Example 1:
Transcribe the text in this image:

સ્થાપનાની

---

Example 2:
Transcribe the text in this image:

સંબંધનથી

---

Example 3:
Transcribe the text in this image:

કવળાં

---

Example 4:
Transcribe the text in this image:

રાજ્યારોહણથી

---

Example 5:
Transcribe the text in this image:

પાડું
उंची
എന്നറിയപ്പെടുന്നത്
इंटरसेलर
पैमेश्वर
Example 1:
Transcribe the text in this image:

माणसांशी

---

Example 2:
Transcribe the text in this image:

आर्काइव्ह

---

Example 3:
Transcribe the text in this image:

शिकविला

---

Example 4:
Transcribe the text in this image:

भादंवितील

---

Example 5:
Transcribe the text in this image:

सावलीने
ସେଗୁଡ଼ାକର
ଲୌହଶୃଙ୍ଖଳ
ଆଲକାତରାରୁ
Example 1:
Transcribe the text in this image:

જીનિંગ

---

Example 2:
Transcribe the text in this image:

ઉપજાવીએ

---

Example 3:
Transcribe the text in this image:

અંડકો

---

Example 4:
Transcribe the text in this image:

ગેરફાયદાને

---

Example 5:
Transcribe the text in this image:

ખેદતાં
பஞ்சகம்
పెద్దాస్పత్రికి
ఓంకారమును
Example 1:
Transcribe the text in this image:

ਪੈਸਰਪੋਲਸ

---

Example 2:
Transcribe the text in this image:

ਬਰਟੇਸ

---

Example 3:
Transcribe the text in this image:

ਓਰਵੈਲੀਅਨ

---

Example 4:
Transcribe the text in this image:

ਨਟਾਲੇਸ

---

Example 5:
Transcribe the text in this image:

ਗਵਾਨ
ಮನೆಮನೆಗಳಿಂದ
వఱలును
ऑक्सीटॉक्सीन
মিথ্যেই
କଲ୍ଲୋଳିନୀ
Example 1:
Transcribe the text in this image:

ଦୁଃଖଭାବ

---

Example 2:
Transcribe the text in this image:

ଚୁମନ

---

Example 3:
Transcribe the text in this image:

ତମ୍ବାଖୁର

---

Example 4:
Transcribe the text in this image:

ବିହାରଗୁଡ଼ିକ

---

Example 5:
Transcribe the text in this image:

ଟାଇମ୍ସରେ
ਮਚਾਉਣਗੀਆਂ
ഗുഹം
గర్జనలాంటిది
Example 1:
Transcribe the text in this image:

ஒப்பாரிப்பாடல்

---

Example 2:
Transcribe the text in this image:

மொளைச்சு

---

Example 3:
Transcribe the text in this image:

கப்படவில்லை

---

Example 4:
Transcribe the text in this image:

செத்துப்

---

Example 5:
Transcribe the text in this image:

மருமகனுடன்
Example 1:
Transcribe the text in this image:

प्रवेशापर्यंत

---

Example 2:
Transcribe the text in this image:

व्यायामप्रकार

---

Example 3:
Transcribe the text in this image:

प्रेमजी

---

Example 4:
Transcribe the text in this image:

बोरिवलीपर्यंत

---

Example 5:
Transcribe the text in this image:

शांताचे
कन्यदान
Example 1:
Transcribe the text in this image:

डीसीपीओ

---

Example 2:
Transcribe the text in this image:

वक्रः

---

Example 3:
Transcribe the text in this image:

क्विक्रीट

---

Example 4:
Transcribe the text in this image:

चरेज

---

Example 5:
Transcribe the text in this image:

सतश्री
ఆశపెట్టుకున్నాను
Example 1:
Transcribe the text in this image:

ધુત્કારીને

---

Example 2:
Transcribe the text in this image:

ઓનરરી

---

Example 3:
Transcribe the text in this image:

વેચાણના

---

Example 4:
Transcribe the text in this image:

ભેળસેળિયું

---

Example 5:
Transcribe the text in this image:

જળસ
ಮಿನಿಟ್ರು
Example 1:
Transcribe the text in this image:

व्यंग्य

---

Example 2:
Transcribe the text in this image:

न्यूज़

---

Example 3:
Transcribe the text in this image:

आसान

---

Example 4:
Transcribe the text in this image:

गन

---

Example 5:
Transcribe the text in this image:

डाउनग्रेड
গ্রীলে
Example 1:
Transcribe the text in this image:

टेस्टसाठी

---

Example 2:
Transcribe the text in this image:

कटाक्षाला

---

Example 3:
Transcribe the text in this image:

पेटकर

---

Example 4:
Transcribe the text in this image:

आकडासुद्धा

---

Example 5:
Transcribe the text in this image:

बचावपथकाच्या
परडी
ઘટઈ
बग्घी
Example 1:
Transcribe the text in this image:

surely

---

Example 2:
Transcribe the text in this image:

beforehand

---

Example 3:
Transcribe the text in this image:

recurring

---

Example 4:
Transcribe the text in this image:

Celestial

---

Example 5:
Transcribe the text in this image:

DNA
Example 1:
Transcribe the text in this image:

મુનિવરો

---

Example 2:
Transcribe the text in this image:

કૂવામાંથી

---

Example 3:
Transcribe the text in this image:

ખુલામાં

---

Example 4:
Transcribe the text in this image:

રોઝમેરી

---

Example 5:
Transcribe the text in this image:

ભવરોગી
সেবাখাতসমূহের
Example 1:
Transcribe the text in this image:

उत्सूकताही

☆ ☆ ☆ ☆ ☆ ☆ ☆

> EXERCISE DESCRIPTION:
Exactly as written, copy out all the entries above.

> WRITTEN SOLUTION:
Example 1:
Transcribe the text in this image:

સ્થાપનાની

---

Example 2:
Transcribe the text in this image:

સંબંધનથી

---

Example 3:
Transcribe the text in this image:

કવળાં

---

Example 4:
Transcribe the text in this image:

રાજ્યારોહણથી

---

Example 5:
Transcribe the text in this image:

પાડું
उंची
എന്നറിയപ്പെടുന്നത്
इंटरसेलर
पैमेश्वर
Example 1:
Transcribe the text in this image:

माणसांशी

---

Example 2:
Transcribe the text in this image:

आर्काइव्ह

---

Example 3:
Transcribe the text in this image:

शिकविला

---

Example 4:
Transcribe the text in this image:

भादंवितील

---

Example 5:
Transcribe the text in this image:

सावलीने
ସେଗୁଡ଼ାକର
ଲୌହଶୃଙ୍ଖଳ
ଆଲକାତରାରୁ
Example 1:
Transcribe the text in this image:

જીનિંગ

---

Example 2:
Transcribe the text in this image:

ઉપજાવીએ

---

Example 3:
Transcribe the text in this image:

અંડકો

---

Example 4:
Transcribe the text in this image:

ગેરફાયદાને

---

Example 5:
Transcribe the text in this image:

ખેદતાં
பஞ்சகம்
పెద్దాస్పత్రికి
ఓంకారమును
Example 1:
Transcribe the text in this image:

ਪੈਸਰਪੋਲਸ

---

Example 2:
Transcribe the text in this image:

ਬਰਟੇਸ

---

Example 3:
Transcribe the text in this image:

ਓਰਵੈਲੀਅਨ

---

Example 4:
Transcribe the text in this image:

ਨਟਾਲੇਸ

---

Example 5:
Transcribe the text in this image:

ਗਵਾਨ
ಮನೆಮನೆಗಳಿಂದ
వఱలును
ऑक्सीटॉक्सीन
মিথ্যেই
କଲ୍ଲୋଳିନୀ
Example 1:
Transcribe the text in this image:

ଦୁଃଖଭାବ

---

Example 2:
Transcribe the text in this image:

ଚୁମନ

---

Example 3:
Transcribe the text in this image:

ତମ୍ବାଖୁର

---

Example 4:
Transcribe the text in this image:

ବିହାରଗୁଡ଼ିକ

---

Example 5:
Transcribe the text in this image:

ଟାଇମ୍ସରେ
ਮਚਾਉਣਗੀਆਂ
ഗുഹം
గర్జనలాంటిది
Example 1:
Transcribe the text in this image:

ஒப்பாரிப்பாடல்

---

Example 2:
Transcribe the text in this image:

மொளைச்சு

---

Example 3:
Transcribe the text in this image:

கப்படவில்லை

---

Example 4:
Transcribe the text in this image:

செத்துப்

---

Example 5:
Transcribe the text in this image:

மருமகனுடன்
Example 1:
Transcribe the text in this image:

प्रवेशापर्यंत

---

Example 2:
Transcribe the text in this image:

व्यायामप्रकार

---

Example 3:
Transcribe the text in this image:

प्रेमजी

---

Example 4:
Transcribe the text in this image:

बोरिवलीपर्यंत

---

Example 5:
Transcribe the text in this image:

शांताचे
कन्यदान
Example 1:
Transcribe the text in this image:

डीसीपीओ

---

Example 2:
Transcribe the text in this image:

वक्रः

---

Example 3:
Transcribe the text in this image:

क्विक्रीट

---

Example 4:
Transcribe the text in this image:

चरेज

---

Example 5:
Transcribe the text in this image:

सतश्री
ఆశపెట్టుకున్నాను
Example 1:
Transcribe the text in this image:

ધુત્કારીને

---

Example 2:
Transcribe the text in this image:

ઓનરરી

---

Example 3:
Transcribe the text in this image:

વેચાણના

---

Example 4:
Transcribe the text in this image:

ભેળસેળિયું

---

Example 5:
Transcribe the text in this image:

જળસ
ಮಿನಿಟ್ರು
Example 1:
Transcribe the text in this image:

व्यंग्य

---

Example 2:
Transcribe the text in this image:

न्यूज़

---

Example 3:
Transcribe the text in this image:

आसान

---

Example 4:
Transcribe the text in this image:

गन

---

Example 5:
Transcribe the text in this image:

डाउनग्रेड
গ্রীলে
Example 1:
Transcribe the text in this image:

टेस्टसाठी

---

Example 2:
Transcribe the text in this image:

कटाक्षाला

---

Example 3:
Transcribe the text in this image:

पेटकर

---

Example 4:
Transcribe the text in this image:

आकडासुद्धा

---

Example 5:
Transcribe the text in this image:

बचावपथकाच्या
परडी
ઘટઈ
बग्घी
Example 1:
Transcribe the text in this image:

surely

---

Example 2:
Transcribe the text in this image:

beforehand

---

Example 3:
Transcribe the text in this image:

recurring

---

Example 4:
Transcribe the text in this image:

Celestial

---

Example 5:
Transcribe the text in this image:

DNA
Example 1:
Transcribe the text in this image:

મુનિવરો

---

Example 2:
Transcribe the text in this image:

કૂવામાંથી

---

Example 3:
Transcribe the text in this image:

ખુલામાં

---

Example 4:
Transcribe the text in this image:

રોઝમેરી

---

Example 5:
Transcribe the text in this image:

ભવરોગી
সেবাখাতসমূহের
Example 1:
Transcribe the text in this image:

उत्सूकताही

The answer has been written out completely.